Our family is extremely blessed to live only 1.5 miles from my parents. My children are able to grow up with grandparents who are actively involved in their daily lives. I am also thankful, my kids interact with elderly church members either at events or with those who serve as Sabbath school teachers.

We are also excited excited that our are a part of the Partnering for Eternity scholarship program at our local Adventist school. Both of my children have benefited from having a senior mentor during the school year. They get to bake, plant, craft and go on walks with them. They play games, put together puzzles and much more. It’s been so educational and helpful for both my kids and their senior mentors. I am happy that we’ve built and encouraged these relationships in our kids’ lives.
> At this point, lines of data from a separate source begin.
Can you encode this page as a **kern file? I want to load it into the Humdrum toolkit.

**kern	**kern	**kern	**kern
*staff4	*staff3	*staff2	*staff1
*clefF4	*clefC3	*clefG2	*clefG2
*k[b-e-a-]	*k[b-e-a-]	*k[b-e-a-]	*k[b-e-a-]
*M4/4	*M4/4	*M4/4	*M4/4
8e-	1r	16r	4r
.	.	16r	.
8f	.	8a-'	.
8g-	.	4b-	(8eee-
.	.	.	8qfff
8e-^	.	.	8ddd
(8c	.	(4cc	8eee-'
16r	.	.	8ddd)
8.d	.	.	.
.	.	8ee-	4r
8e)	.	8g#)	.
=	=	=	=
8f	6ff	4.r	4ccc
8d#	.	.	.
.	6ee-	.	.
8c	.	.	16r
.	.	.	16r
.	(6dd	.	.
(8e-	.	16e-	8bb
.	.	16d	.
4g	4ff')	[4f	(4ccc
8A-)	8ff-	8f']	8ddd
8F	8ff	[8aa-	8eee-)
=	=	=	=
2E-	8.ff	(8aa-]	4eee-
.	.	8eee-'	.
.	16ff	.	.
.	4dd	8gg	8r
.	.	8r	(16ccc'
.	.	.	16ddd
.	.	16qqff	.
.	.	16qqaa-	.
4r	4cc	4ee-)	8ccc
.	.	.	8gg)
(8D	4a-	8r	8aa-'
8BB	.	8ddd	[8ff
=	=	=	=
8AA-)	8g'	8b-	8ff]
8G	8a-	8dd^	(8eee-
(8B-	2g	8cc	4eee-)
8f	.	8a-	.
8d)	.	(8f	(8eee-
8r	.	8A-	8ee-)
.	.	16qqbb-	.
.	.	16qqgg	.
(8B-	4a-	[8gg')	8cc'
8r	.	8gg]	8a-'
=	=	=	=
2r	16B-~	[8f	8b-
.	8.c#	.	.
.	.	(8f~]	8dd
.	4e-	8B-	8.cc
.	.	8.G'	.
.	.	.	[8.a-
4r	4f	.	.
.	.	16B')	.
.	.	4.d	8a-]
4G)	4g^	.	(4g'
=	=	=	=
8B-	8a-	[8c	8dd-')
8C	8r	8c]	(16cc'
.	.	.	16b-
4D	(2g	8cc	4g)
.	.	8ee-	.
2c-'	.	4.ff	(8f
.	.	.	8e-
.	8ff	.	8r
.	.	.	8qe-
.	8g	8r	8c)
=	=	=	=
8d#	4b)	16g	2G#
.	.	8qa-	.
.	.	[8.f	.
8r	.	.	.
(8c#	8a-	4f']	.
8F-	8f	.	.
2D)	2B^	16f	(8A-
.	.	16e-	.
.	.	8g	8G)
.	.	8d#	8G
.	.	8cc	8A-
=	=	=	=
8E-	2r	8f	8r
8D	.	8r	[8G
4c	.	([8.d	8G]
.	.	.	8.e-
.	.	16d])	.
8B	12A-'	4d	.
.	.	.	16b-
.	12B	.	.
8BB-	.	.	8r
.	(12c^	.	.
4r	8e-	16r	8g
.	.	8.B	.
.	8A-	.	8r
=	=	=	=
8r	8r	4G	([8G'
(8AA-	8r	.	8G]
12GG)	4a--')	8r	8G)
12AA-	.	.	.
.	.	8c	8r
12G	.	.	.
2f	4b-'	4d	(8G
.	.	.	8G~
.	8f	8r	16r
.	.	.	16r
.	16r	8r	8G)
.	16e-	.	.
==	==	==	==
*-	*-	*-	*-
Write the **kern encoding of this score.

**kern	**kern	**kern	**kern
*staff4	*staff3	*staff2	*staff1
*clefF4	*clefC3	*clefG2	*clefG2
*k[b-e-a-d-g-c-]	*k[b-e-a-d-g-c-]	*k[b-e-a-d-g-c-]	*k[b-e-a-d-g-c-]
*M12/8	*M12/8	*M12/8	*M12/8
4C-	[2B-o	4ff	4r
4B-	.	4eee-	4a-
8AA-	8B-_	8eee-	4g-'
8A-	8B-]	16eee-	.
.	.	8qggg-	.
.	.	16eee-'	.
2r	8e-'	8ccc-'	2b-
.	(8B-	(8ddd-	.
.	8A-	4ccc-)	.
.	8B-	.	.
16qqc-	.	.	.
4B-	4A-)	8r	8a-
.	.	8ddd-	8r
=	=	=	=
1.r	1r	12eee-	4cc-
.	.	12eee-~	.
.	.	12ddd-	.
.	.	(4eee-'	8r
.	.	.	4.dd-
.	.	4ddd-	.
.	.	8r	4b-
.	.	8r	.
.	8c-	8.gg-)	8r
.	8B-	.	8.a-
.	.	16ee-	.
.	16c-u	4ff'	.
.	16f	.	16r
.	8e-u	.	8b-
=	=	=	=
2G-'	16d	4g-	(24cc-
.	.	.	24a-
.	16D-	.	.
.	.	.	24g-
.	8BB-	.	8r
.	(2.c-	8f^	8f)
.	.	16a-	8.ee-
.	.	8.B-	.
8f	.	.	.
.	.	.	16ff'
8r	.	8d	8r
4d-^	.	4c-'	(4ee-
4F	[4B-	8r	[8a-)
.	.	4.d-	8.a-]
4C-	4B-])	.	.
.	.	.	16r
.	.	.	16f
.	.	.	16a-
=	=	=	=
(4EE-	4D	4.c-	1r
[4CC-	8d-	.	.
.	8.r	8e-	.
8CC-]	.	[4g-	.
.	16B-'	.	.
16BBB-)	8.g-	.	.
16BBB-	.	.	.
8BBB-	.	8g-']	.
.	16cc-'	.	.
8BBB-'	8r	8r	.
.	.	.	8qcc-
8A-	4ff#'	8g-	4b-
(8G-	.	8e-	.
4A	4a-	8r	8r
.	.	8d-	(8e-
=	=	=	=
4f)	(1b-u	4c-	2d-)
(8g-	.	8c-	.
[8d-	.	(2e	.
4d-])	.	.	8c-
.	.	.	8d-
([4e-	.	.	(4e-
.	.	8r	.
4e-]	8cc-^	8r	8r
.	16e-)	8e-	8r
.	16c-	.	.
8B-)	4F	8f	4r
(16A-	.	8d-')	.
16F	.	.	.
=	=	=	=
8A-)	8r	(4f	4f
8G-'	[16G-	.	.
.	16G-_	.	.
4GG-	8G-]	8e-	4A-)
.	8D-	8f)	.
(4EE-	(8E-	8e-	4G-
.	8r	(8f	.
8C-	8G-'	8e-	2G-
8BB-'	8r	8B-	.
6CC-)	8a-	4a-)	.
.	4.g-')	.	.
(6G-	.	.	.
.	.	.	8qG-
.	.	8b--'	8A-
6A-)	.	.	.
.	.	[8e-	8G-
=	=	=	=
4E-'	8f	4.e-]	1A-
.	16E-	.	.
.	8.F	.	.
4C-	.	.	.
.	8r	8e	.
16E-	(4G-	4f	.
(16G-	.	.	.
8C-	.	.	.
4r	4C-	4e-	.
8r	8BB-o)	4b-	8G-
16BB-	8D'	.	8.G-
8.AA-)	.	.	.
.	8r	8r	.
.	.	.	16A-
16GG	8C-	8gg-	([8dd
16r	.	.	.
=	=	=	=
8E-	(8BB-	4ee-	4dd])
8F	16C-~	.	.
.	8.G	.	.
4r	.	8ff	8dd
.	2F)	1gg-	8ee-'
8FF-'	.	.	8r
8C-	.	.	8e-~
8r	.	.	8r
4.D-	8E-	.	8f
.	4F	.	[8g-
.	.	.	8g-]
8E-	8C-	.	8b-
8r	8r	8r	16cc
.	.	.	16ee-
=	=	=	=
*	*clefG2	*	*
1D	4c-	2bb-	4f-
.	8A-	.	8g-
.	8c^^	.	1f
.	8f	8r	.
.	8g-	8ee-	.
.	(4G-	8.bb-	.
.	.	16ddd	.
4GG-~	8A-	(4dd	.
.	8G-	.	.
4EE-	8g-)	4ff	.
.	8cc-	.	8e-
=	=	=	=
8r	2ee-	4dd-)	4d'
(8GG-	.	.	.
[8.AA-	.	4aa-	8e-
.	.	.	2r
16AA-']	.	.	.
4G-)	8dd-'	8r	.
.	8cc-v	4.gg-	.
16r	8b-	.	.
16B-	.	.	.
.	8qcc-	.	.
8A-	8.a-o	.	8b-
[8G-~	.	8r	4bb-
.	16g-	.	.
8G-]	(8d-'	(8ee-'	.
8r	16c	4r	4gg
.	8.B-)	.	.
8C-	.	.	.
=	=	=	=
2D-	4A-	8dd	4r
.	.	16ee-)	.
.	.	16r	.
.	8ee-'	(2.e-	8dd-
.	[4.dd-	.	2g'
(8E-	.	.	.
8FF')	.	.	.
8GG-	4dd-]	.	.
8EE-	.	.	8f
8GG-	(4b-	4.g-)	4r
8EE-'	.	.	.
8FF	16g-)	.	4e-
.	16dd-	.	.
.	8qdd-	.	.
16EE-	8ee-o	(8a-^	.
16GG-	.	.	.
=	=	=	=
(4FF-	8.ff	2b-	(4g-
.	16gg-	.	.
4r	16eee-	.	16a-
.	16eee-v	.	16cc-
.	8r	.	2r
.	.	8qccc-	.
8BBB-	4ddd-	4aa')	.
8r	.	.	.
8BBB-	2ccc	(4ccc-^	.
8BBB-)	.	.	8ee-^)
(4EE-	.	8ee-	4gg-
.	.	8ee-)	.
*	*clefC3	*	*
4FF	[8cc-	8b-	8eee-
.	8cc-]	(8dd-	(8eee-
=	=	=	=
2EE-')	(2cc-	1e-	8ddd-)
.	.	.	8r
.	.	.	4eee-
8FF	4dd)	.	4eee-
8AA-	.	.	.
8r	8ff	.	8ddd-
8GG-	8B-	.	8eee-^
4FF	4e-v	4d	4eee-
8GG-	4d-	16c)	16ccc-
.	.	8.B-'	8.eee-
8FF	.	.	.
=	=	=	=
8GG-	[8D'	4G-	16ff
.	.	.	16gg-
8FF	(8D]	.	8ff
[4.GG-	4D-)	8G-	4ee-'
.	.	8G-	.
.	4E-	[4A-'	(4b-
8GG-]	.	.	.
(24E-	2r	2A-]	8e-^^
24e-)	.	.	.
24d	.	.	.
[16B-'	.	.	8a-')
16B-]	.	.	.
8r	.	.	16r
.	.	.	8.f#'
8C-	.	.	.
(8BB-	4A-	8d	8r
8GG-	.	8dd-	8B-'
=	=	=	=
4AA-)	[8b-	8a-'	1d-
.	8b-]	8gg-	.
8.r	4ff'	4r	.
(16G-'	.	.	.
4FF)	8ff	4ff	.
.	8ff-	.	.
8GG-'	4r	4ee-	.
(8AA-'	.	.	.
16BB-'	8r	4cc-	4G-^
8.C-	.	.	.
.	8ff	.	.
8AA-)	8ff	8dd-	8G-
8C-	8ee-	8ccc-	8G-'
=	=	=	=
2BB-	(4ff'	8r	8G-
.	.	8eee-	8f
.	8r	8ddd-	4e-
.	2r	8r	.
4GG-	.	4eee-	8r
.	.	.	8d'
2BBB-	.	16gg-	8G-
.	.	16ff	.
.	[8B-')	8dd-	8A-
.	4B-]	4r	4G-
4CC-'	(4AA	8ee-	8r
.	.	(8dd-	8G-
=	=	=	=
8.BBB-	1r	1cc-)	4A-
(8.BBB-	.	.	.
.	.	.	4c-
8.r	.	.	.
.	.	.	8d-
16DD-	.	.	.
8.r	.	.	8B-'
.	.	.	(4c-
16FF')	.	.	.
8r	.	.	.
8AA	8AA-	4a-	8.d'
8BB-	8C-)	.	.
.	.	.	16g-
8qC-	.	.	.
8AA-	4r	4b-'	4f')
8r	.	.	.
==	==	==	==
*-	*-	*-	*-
The benefits of intergenerational relationships should not be a surprise. Research suggests that relationships between children and seniors are quite beneficial to them both. The following are a few of these great benefits. I am sure there are many more reasons you can add to this list.

Benefits of Intergenerational Relationships

  • Kids learn from shared wisdom that comes with age.

  • In many cases, older adults often have more flexible spending-time than a child's parents.

  • Older adults tend to be more patient with young children.

  • These relationships decrease the social isolation some elderly people experience.

  • Children improve their social skills.

  • Experts tell us that time spent with children can improve an elderly person's cognitive skills.

  • Elderly people grow a deeper sense of purpose.

  • Society benefits when we work to normalize aging and alleviate fears of growing old.

  • Intergenerational relationships provide opportunity to learn new skills for both the old and young.

  • The attention given to children can increase self-worth.

Cross-generational interactions are so important for both young and old. So let’s make it a social norm to create these intergenerational relationships!

Parents, I hope you will find someone in your church, school or neighborhood with whom you can connect. And, if you are an older adult reading this, reach out to the young family that does not have grandparents in their life; build a relationship with the children. It’s healthy for you, the parents and the children.